_DESCRIPTION OF THE TASK_.
In the records that follow, find the line containing "left shoulder: (263, 107)" and the line containing "left ankle: (302, 520)", then transcribe both and every line between them exactly, omitting pictures.
─── EXTRACTED INFORMATION ───
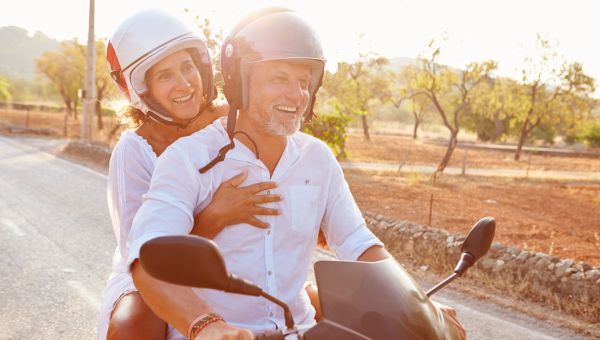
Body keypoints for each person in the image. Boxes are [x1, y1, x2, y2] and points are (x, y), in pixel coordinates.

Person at [127, 7, 466, 340]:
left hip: (302, 332)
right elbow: (147, 258)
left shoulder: (317, 158)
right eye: (279, 79)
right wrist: (206, 325)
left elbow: (358, 243)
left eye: (303, 81)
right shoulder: (188, 159)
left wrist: (419, 306)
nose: (296, 94)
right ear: (239, 82)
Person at [96, 9, 283, 339]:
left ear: (203, 68)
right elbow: (141, 255)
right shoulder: (135, 150)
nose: (183, 83)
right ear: (144, 89)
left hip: (240, 262)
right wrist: (215, 216)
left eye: (188, 68)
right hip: (157, 280)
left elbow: (285, 177)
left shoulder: (237, 121)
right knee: (134, 324)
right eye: (164, 76)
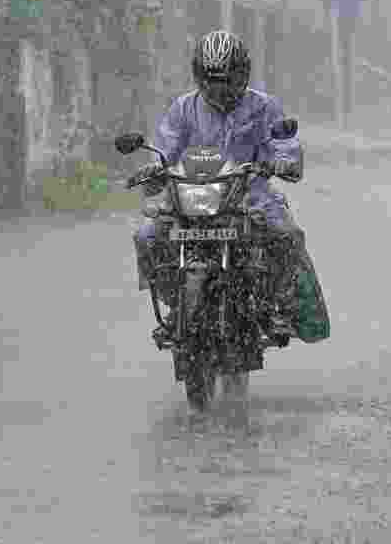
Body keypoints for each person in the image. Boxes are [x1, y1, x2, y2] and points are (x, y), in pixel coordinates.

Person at [131, 29, 317, 342]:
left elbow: (283, 143)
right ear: (199, 77)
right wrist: (153, 169)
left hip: (250, 195)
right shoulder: (184, 108)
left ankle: (278, 304)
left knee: (288, 235)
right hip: (193, 195)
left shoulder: (263, 107)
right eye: (211, 80)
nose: (220, 88)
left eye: (227, 80)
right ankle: (175, 302)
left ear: (243, 75)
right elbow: (165, 148)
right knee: (147, 236)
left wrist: (283, 161)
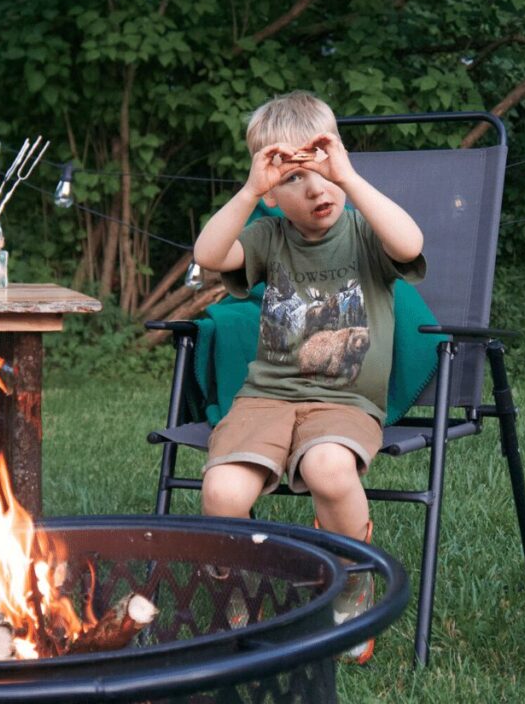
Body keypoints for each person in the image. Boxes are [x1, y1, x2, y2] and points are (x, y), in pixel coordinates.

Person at [193, 91, 425, 663]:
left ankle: (351, 580)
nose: (316, 189)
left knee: (328, 468)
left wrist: (346, 172)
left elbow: (411, 244)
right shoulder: (269, 238)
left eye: (322, 173)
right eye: (294, 180)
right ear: (273, 193)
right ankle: (241, 594)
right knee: (221, 491)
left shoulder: (367, 232)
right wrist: (249, 190)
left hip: (344, 401)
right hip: (266, 399)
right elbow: (206, 253)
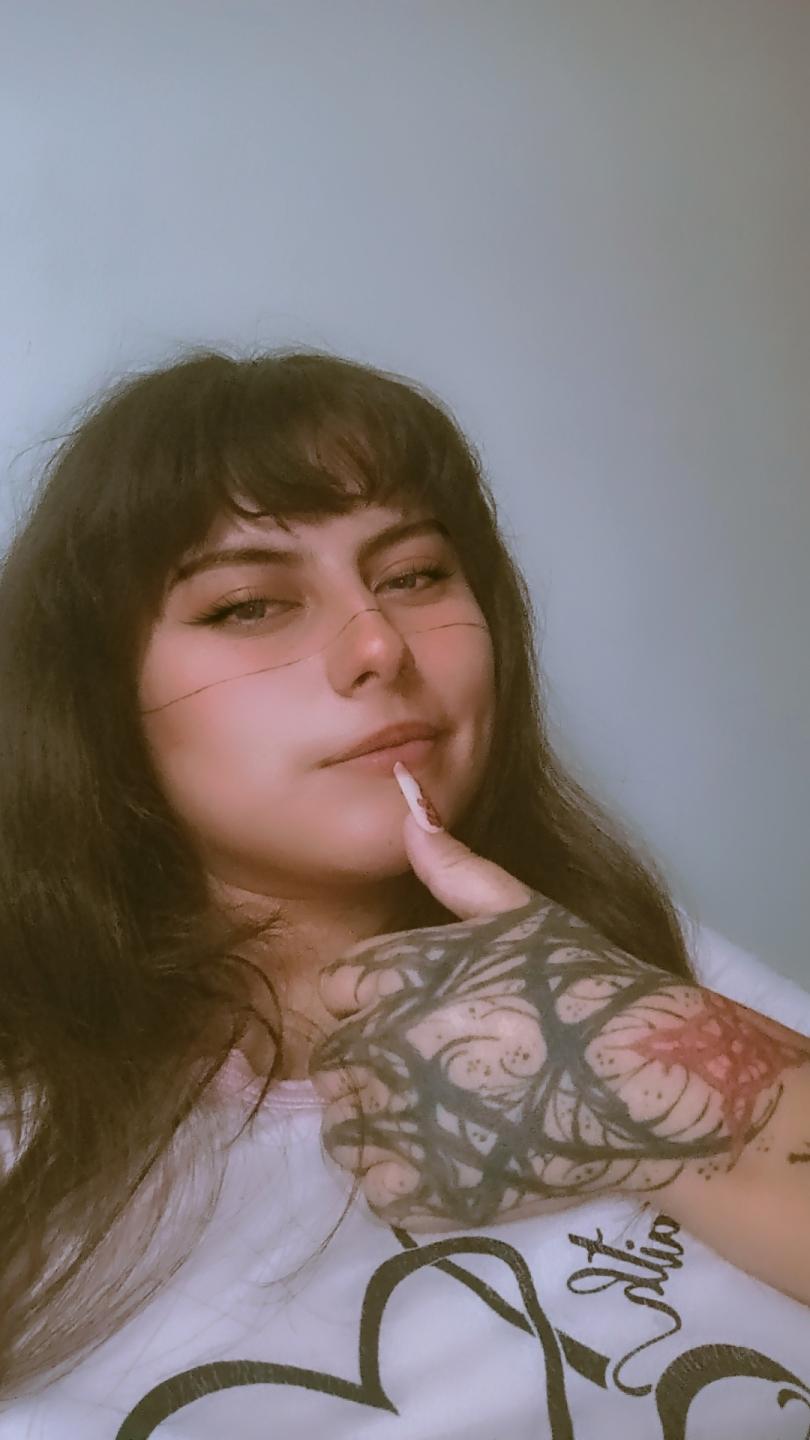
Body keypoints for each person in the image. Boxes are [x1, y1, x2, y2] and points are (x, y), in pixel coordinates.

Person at [0, 346, 808, 1438]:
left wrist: (646, 1073)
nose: (380, 644)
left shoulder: (637, 957)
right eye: (249, 604)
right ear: (93, 695)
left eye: (417, 575)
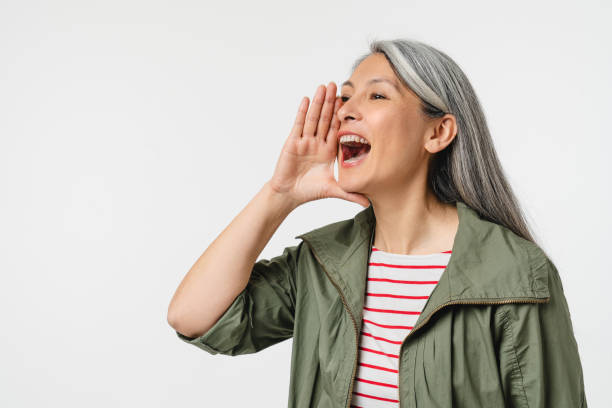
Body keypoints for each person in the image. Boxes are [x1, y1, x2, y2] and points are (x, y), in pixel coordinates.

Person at [167, 39, 587, 407]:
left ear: (438, 133)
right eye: (345, 99)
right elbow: (193, 316)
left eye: (377, 97)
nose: (347, 112)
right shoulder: (321, 263)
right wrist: (281, 193)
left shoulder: (515, 274)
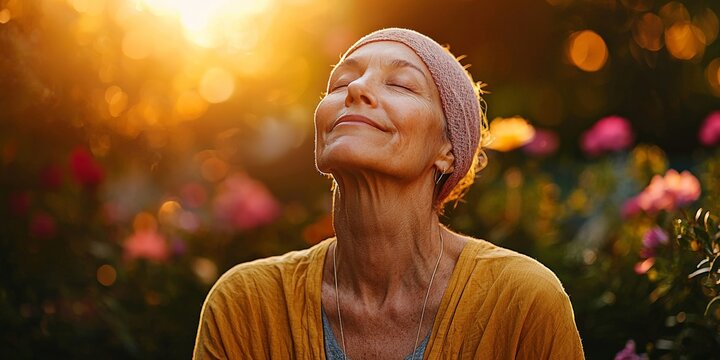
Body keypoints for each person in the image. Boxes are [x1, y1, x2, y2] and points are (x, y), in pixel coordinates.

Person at [193, 27, 584, 359]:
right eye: (341, 83)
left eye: (400, 84)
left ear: (448, 151)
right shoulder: (244, 304)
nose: (357, 89)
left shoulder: (523, 301)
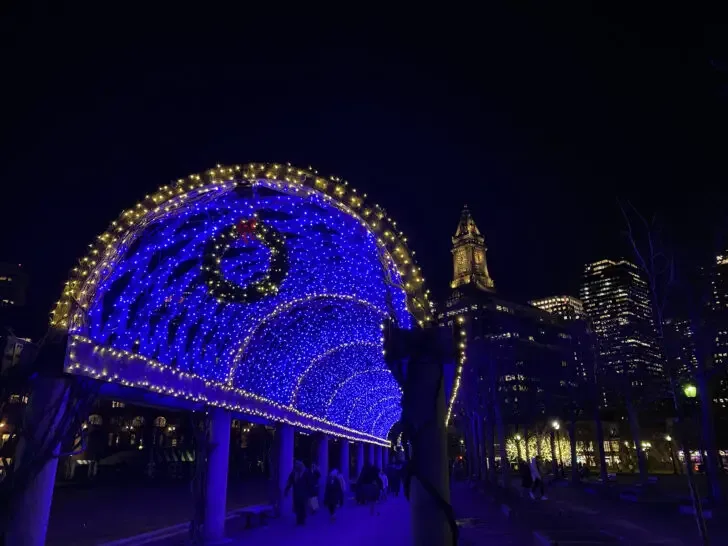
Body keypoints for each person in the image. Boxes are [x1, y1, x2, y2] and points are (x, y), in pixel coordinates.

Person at [285, 460, 312, 525]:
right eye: (296, 465)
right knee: (297, 506)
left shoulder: (306, 472)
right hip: (297, 493)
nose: (297, 466)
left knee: (303, 507)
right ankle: (298, 520)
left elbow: (310, 483)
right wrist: (287, 489)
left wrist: (310, 492)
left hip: (304, 493)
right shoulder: (294, 473)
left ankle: (302, 520)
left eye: (298, 465)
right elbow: (289, 482)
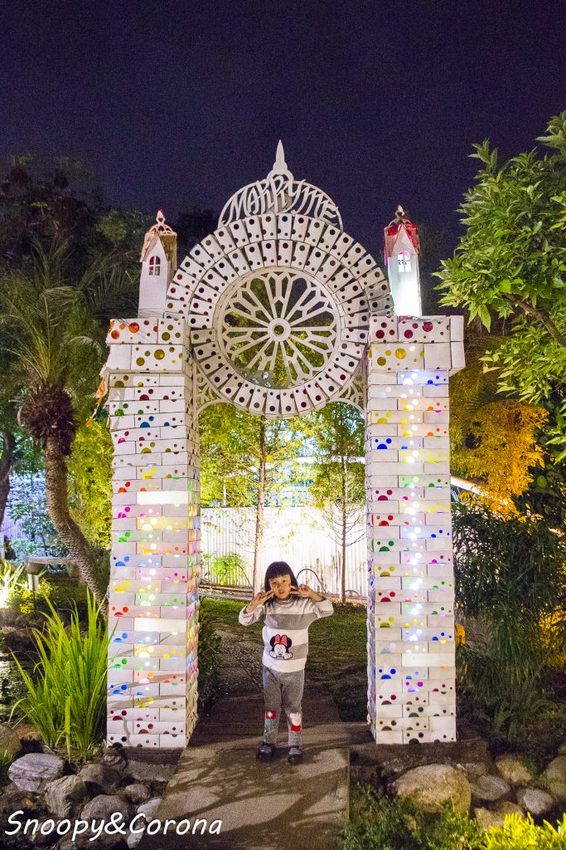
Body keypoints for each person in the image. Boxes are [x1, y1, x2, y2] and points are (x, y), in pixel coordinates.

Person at [239, 560, 333, 764]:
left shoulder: (304, 606)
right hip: (270, 669)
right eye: (274, 583)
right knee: (271, 707)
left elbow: (328, 610)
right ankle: (268, 742)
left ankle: (295, 745)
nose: (280, 586)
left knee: (293, 708)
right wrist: (255, 604)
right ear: (268, 586)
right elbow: (244, 620)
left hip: (295, 670)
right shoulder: (267, 608)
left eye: (284, 581)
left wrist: (312, 595)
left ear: (292, 581)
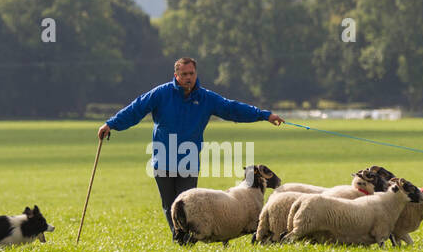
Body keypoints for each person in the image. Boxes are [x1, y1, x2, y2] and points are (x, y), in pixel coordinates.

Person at [97, 57, 284, 234]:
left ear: (196, 74)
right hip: (163, 159)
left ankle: (185, 239)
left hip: (189, 162)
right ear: (176, 75)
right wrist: (111, 124)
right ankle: (180, 238)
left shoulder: (206, 98)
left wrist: (264, 115)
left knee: (187, 203)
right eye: (184, 74)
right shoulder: (161, 94)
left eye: (192, 73)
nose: (188, 78)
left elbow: (232, 109)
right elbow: (135, 109)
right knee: (170, 206)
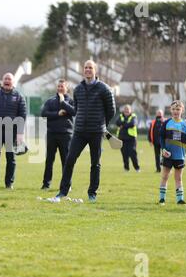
───
_WRITTEN SOLUTION_.
left shoulder: (263, 107)
right eye: (211, 80)
nose: (220, 88)
left eye: (227, 80)
right ankle: (175, 302)
left ear: (243, 75)
right elbow: (165, 148)
right knee: (147, 236)
left wrist: (283, 161)
Body keypoints for each person in the image. Boxes are [x1, y1, x2, y2] and points are (x, y), in pixel coordinates.

Person at [193, 91, 425, 663]:
left ankle: (351, 580)
nose: (316, 189)
left knee: (328, 468)
left wrist: (346, 172)
left elbow: (411, 244)
right shoulder: (269, 238)
left eye: (322, 173)
right eye: (294, 180)
right ear: (273, 193)
right ankle: (241, 594)
right knee: (221, 491)
left shoulder: (367, 232)
right wrist: (249, 190)
left hip: (344, 401)
right hip: (266, 399)
right elbow: (206, 253)
Body keypoints for each person in the image. Boxes are [x1, y1, x2, y2] and points are (x, y), in pixel coordinates.

Person at [0, 346, 808, 1438]:
left wrist: (646, 1073)
nose: (380, 644)
left shoulder: (637, 957)
right eye: (249, 604)
right ear: (93, 695)
left eye: (417, 575)
Body keypoints for each person in the image. Boxes are [x1, y1, x2, y2] and points are (x, y), in pixel coordinates.

Person at [167, 39, 587, 407]:
left ear: (438, 133)
right eye: (345, 99)
right elbow: (193, 316)
left eye: (377, 97)
nose: (347, 112)
right shoulder: (321, 263)
right wrist: (281, 193)
left shoulder: (515, 274)
Body keypoints for each person in the image. Boxes are [x1, y1, x2, y2] and points are (x, y), in pixel coordinates.

Person at [193, 27, 584, 359]:
right eye: (341, 83)
left eye: (400, 84)
left ear: (448, 151)
right shoulder: (244, 304)
nose: (357, 89)
left shoulder: (523, 301)
Body keypoints for each person in the image. Boxes are [x1, y1, x2, y2] and points are (x, y), in pixel coordinates.

Person at [285, 460, 312, 525]:
right eye: (296, 465)
right knee: (297, 506)
left shoulder: (306, 472)
right hip: (297, 493)
nose: (297, 466)
left knee: (303, 507)
right ankle: (298, 520)
left elbow: (310, 483)
right wrist: (287, 489)
left wrist: (310, 492)
left hip: (304, 493)
right shoulder: (294, 473)
left ankle: (302, 520)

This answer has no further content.